Stored data entries:

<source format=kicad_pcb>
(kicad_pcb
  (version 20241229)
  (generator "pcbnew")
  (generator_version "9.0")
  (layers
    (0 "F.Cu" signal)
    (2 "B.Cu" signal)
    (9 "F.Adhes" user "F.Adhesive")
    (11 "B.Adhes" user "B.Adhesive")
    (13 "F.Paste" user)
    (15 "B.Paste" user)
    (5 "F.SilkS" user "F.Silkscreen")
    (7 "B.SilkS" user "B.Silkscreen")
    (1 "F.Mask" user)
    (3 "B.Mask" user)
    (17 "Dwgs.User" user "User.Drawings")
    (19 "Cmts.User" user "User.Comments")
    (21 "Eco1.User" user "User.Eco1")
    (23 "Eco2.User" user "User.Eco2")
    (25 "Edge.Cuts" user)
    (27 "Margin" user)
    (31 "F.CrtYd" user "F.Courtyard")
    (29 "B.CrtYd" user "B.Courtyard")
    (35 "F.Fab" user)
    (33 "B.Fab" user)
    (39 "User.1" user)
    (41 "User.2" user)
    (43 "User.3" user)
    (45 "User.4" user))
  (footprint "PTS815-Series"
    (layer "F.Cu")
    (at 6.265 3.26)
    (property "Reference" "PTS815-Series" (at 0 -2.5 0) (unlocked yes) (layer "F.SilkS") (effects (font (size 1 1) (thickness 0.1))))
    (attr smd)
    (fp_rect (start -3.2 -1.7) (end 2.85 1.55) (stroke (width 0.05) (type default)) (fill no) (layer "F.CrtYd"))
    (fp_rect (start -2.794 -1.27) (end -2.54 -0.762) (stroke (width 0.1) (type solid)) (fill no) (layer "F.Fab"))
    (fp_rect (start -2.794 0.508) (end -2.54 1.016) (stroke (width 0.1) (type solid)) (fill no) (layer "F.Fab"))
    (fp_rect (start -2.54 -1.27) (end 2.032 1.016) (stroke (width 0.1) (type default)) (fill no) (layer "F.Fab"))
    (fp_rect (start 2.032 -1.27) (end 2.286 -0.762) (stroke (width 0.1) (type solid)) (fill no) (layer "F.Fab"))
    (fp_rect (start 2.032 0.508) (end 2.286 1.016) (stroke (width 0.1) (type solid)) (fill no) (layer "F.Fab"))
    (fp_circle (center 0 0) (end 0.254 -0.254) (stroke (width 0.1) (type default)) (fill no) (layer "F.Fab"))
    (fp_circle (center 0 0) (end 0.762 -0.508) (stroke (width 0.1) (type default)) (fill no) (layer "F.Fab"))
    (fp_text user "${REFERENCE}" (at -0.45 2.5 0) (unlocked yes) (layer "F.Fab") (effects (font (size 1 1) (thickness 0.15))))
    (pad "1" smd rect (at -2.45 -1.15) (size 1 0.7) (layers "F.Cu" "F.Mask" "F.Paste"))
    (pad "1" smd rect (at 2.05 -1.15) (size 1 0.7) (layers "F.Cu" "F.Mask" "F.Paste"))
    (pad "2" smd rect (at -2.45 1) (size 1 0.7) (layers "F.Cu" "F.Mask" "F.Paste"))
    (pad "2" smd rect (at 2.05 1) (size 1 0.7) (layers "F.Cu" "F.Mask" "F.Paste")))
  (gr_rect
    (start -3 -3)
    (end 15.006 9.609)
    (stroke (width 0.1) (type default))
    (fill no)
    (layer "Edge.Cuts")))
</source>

YOUR OBJECTIVE → Identify the lines above that contain the word "Courtyard", then copy them.

OUTPUT BELOW →
    (31 "F.CrtYd" user "F.Courtyard")
    (29 "B.CrtYd" user "B.Courtyard")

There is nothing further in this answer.